** DOCUMENT PASSAGE follows **
Menu

Build a Simple RAG System with CSV Files: Step-by-Step Guide for Beginners

Join thousands of students who advanced their careers with MachineLearningPlus. Go from Beginner to Data Science (AI/ML/Gen AI) Expert through a structured pathway of 9 core specializations and build industry grade projects.

RAG (Retrieval-Augmented Generation) with CSV files transforms your spreadsheet data into an intelligent question-answering system that can understand and respond to natural language queries about your data. Instead of manually searching through rows and columns, you can ask questions like “What were our top-performing products last quarter?” and get instant, contextual answers powered by AI.

Think about it – you probably have tons of valuable data sitting in CSV files right now. Sales records, customer information, product catalogs, survey responses.

What if you could just ask questions about that data in plain English and get smart answers back? That’s exactly what we’re going to build today.
** End of DOCUMENT PASSAGE **
** GIVEN INFORMATION follows **
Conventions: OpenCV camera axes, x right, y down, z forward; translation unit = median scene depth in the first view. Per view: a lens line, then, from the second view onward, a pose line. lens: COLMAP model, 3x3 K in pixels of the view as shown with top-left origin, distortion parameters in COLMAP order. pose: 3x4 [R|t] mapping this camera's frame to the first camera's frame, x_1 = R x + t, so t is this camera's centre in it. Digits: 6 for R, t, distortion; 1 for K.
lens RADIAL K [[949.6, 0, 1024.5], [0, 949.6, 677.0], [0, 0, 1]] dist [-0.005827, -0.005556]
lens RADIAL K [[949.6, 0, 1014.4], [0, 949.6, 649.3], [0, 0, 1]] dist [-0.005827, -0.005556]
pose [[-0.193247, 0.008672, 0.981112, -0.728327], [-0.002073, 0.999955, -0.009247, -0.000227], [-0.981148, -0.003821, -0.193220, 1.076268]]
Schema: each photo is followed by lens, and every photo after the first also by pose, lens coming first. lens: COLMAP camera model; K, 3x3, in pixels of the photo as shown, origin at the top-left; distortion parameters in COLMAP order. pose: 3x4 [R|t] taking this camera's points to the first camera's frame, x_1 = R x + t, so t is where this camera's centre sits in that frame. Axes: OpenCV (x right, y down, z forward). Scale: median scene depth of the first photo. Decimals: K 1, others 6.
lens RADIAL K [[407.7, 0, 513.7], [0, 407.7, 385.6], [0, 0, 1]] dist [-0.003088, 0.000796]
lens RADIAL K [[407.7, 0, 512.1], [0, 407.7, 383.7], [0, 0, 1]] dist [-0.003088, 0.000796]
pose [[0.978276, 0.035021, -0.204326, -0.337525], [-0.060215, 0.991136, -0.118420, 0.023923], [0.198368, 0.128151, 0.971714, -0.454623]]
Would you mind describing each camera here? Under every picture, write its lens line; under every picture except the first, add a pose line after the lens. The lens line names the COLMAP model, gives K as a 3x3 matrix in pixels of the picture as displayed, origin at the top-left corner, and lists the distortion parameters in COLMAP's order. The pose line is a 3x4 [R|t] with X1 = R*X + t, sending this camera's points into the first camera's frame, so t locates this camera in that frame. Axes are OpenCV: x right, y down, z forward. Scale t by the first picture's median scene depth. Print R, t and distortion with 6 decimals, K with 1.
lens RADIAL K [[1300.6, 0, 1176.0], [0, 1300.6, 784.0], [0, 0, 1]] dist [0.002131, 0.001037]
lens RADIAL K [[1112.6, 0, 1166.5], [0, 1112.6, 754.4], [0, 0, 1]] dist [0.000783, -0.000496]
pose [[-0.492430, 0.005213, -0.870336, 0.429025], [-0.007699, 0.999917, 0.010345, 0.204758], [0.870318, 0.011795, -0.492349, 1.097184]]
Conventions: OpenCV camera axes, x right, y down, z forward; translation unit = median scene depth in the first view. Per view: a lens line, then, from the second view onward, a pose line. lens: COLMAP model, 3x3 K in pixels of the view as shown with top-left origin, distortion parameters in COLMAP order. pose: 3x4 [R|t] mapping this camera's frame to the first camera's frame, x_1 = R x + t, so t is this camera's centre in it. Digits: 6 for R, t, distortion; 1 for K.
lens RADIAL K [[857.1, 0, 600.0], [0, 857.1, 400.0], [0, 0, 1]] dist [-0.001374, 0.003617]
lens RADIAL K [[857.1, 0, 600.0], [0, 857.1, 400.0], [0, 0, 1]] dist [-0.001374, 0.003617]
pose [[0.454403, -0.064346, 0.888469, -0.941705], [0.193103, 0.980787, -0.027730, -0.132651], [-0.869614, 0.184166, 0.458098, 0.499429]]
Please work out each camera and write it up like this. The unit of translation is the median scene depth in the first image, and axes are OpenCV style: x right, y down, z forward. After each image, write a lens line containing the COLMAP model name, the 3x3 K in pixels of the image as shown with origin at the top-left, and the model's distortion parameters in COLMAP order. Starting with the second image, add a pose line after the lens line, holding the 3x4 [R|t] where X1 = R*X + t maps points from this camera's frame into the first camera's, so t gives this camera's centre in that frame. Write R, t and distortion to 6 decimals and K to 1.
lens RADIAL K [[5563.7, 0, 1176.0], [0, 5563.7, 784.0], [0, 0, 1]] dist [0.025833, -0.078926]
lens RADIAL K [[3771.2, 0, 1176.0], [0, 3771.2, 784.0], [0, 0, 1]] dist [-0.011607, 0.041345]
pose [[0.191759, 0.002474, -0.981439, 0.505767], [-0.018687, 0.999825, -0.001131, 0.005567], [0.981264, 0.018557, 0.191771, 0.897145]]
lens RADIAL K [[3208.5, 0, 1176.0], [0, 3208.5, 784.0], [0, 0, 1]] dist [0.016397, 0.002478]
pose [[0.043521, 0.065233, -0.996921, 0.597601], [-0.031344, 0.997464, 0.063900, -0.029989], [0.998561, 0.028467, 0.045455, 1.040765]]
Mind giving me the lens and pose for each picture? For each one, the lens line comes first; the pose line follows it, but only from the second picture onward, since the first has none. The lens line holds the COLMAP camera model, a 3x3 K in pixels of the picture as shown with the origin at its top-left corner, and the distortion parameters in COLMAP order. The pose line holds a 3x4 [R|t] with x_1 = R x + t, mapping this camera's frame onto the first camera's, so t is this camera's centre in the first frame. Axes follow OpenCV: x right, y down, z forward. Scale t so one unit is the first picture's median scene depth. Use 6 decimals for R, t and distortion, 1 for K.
** End of GIVEN INFORMATION **
** BRIEF 1 **
In the guide on building a RAG system with CSV files, what does the abbreviation RAG stand for?
** BRIEF 2 **
Write the next part of the guide on building a RAG system with CSV files, starting after its last sentence.

** WRITTEN RESPONSE 1 **
Retrieval-Augmented Generation.

** WRITTEN RESPONSE 2 **
I’ll walk you through creating a complete RAG system that works with CSV files. By the end of this tutorial, you’ll have a working system that can answer questions about any CSV dataset you throw at it.

 

Flow of Simple RAG with CSV

1. Understanding RAG: The Big Picture

Picture this scenario. You ask an AI an analytical about data in your CSV file, but it has no access to your actual data. It might give you generic information or make educated guesses based on its training.

Now imagine the same AI, but this time give it access to you actual CSV data before answering. Much better, right?

But LLMs are designed to work on text data (not tabular). We are going to address that problem in a way by building this csv RAG system.

BTW, the idea we use here can be applied to any tabular format data, not just CSV files. Because, we do this by transforming the numeric data to a textual understandable form.

2. Setting Up Your Environment

Before we start coding, let’s get all our tools ready. You’ll need these libraries installed in your Python environment. This step is optional if you already have a different setup. Just make sure you have the necessary packages.

conda create -n rag python==3.12
conda activate rag
pip install ipykernel
pip install pandas langchain langchain-openai openai faiss-cpu python-dotenv

Let’s now import the packages.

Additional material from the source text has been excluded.